Uno dei passaggi più interessanti che vengono raccontati è quello riassunto nella formula “è la green society che produce economia”. Ce lo puoi spiegare?
“Questa a me sembra una novità ‘rivoluzionaria’. Nella società del consumismo sono nate prima le automobili e poi gli automobilisti, prima i centri commerciali e poi le domeniche a fare shopping, prima gli aerei e poi il turismo esotico. Oggi invece è la domanda di nuovi stili di vita che crea mercato. È la voglia di riscoprire la bicicletta che ha creato i progetti di piste ciclabili e il boom dell’industria delle biciclette, è la voglia di salubrità e di identità che dà mercato al biologico e alla filiera corta, è il desiderio di liberarsi dal traffico che crea i presupposti per il car sharing. Oggi ci sono bisogni e desideri emergenti che creano mercato e producono economia, partendo da motivazioni culturali, etiche, sociali, ambientali. C’è una nuova forza in mano ai consumatori e la green society si proietta verso l’economia civile e ne consolida i presupposti.”

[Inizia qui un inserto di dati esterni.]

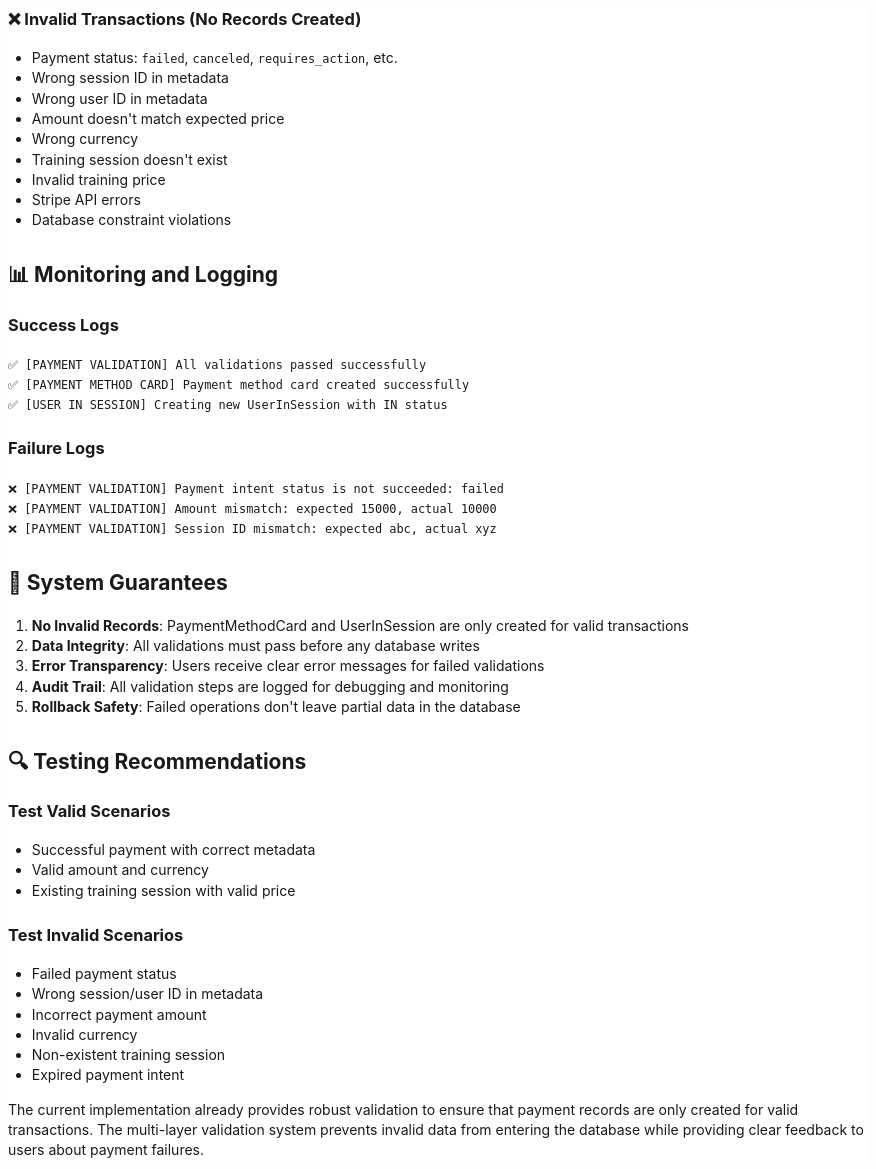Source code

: ### **❌ Invalid Transactions (No Records Created)**

- Payment status: `failed`, `canceled`, `requires_action`, etc.
- Wrong session ID in metadata
- Wrong user ID in metadata
- Amount doesn't match expected price
- Wrong currency
- Training session doesn't exist
- Invalid training price
- Stripe API errors
- Database constraint violations

## 📊 **Monitoring and Logging**

### **Success Logs**

```
✅ [PAYMENT VALIDATION] All validations passed successfully
✅ [PAYMENT METHOD CARD] Payment method card created successfully
✅ [USER IN SESSION] Creating new UserInSession with IN status
```

### **Failure Logs**

```
❌ [PAYMENT VALIDATION] Payment intent status is not succeeded: failed
❌ [PAYMENT VALIDATION] Amount mismatch: expected 15000, actual 10000
❌ [PAYMENT VALIDATION] Session ID mismatch: expected abc, actual xyz
```

## 🚀 **System Guarantees**

1. **No Invalid Records**: PaymentMethodCard and UserInSession are only created for valid transactions
2. **Data Integrity**: All validations must pass before any database writes
3. **Error Transparency**: Users receive clear error messages for failed validations
4. **Audit Trail**: All validation steps are logged for debugging and monitoring
5. **Rollback Safety**: Failed operations don't leave partial data in the database

## 🔍 **Testing Recommendations**

### **Test Valid Scenarios**

- Successful payment with correct metadata
- Valid amount and currency
- Existing training session with valid price

### **Test Invalid Scenarios**

- Failed payment status
- Wrong session/user ID in metadata
- Incorrect payment amount
- Invalid currency
- Non-existent training session
- Expired payment intent

The current implementation already provides robust validation to ensure that payment records are only created for valid transactions. The multi-layer validation system prevents invalid data from entering the database while providing clear feedback to users about payment failures.
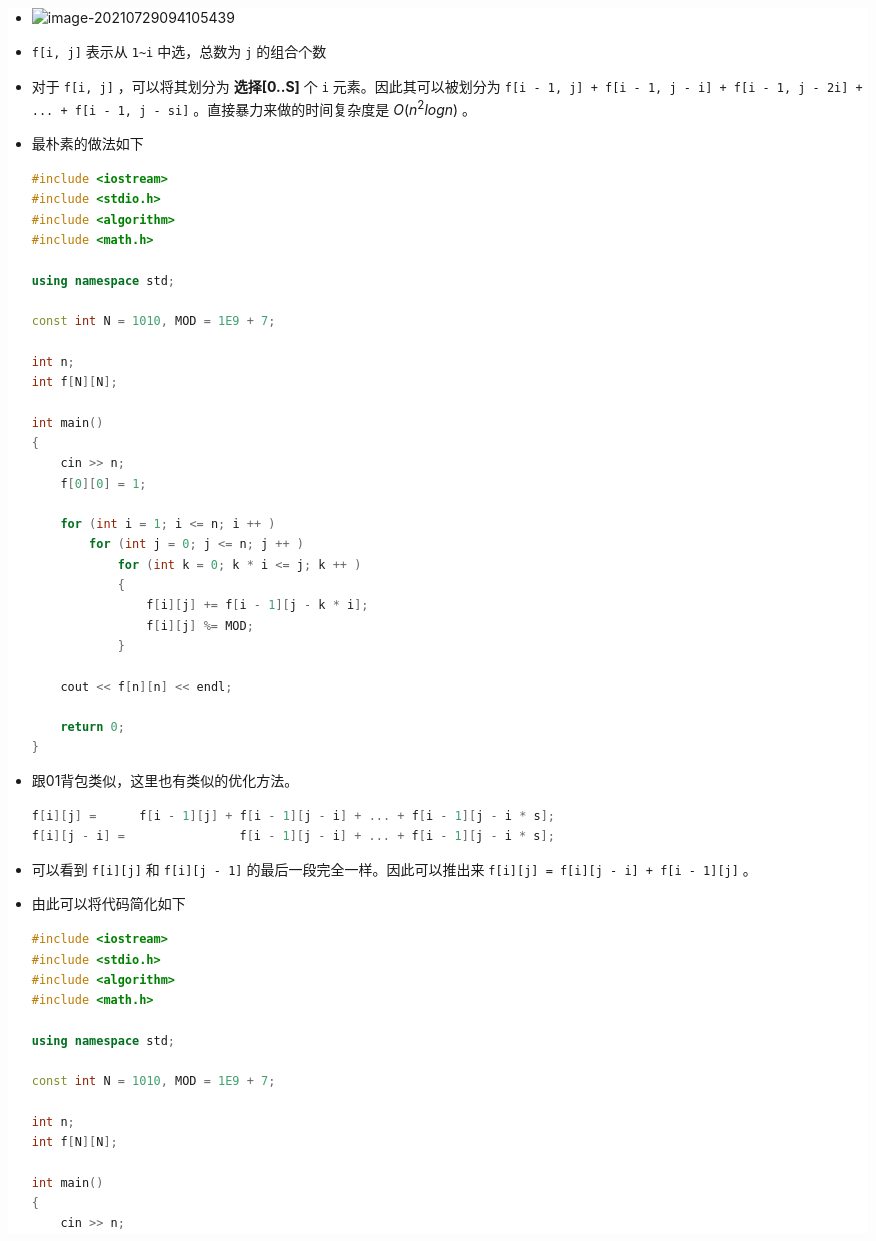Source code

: + ![image-20210729094105439](https://cdn.jsdelivr.net/gh/smallzhong/new-picgo-pic-bed@master/image-20210729094105439.png)

+ `f[i, j]` 表示从 `1~i` 中选，总数为 `j` 的组合个数

+ 对于 `f[i, j]` ，可以将其划分为 **选择[0..S]** 个 `i` 元素。因此其可以被划分为 `f[i - 1, j] + f[i - 1, j - i] + f[i - 1, j - 2i] + ... + f[i - 1, j - si]` 。直接暴力来做的时间复杂度是 $O(n^2logn)$ 。

+ 最朴素的做法如下

  ```cpp
  #include <iostream>
  #include <stdio.h>
  #include <algorithm>
  #include <math.h>
  
  using namespace std;
  
  const int N = 1010, MOD = 1E9 + 7;
  
  int n;
  int f[N][N];
  
  int main()
  {
      cin >> n;
      f[0][0] = 1;
      
      for (int i = 1; i <= n; i ++ )
          for (int j = 0; j <= n; j ++ )
              for (int k = 0; k * i <= j; k ++ )
              {
                  f[i][j] += f[i - 1][j - k * i];
                  f[i][j] %= MOD;
              }
          
      cout << f[n][n] << endl;
      
      return 0;
  }
  ```

+ 跟01背包类似，这里也有类似的优化方法。

  ```cpp
  f[i][j] =      f[i - 1][j] + f[i - 1][j - i] + ... + f[i - 1][j - i * s];
  f[i][j - i] =                f[i - 1][j - i] + ... + f[i - 1][j - i * s];
  ```

+ 可以看到 `f[i][j]` 和 `f[i][j - 1]` 的最后一段完全一样。因此可以推出来 `f[i][j] = f[i][j - i] + f[i - 1][j]` 。

+ 由此可以将代码简化如下

  ```cpp
  #include <iostream>
  #include <stdio.h>
  #include <algorithm>
  #include <math.h>
  
  using namespace std;
  
  const int N = 1010, MOD = 1E9 + 7;
  
  int n;
  int f[N][N];
  
  int main()
  {
      cin >> n;
  ```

Donne e green society: che rapporti ci sono? E qual è il ruolo delle donne nella nuova società che si sta formando?
“La green society è molto femminile, perché si concentra molto sulla cura, rivolta in questo caso ai beni comuni, sulla creatività, perché è innovatrice, spiazzante, inventa forme nuove di essere comunità e di costruire relazioni sociali, sulla concretezza, è fatta di recupero di spazi pubblici, di qualificazione del verde, di mercatini del riuso, è finalizzata a perseguire un benessere psichico e fisico nuovo, legato non al consumo ma alla fruizione dei beni comuni. Per questo al centro del libro è un’intervista collettiva a quattro donne protagoniste, in ambiti diversi, di questi cambiamenti in atto: Rossella Muroni, nell’associazionismo, Chiara Certomà nella ricerca, Daniela Ducato nell’imprenditoria e Isabella Conti nel governo locale.”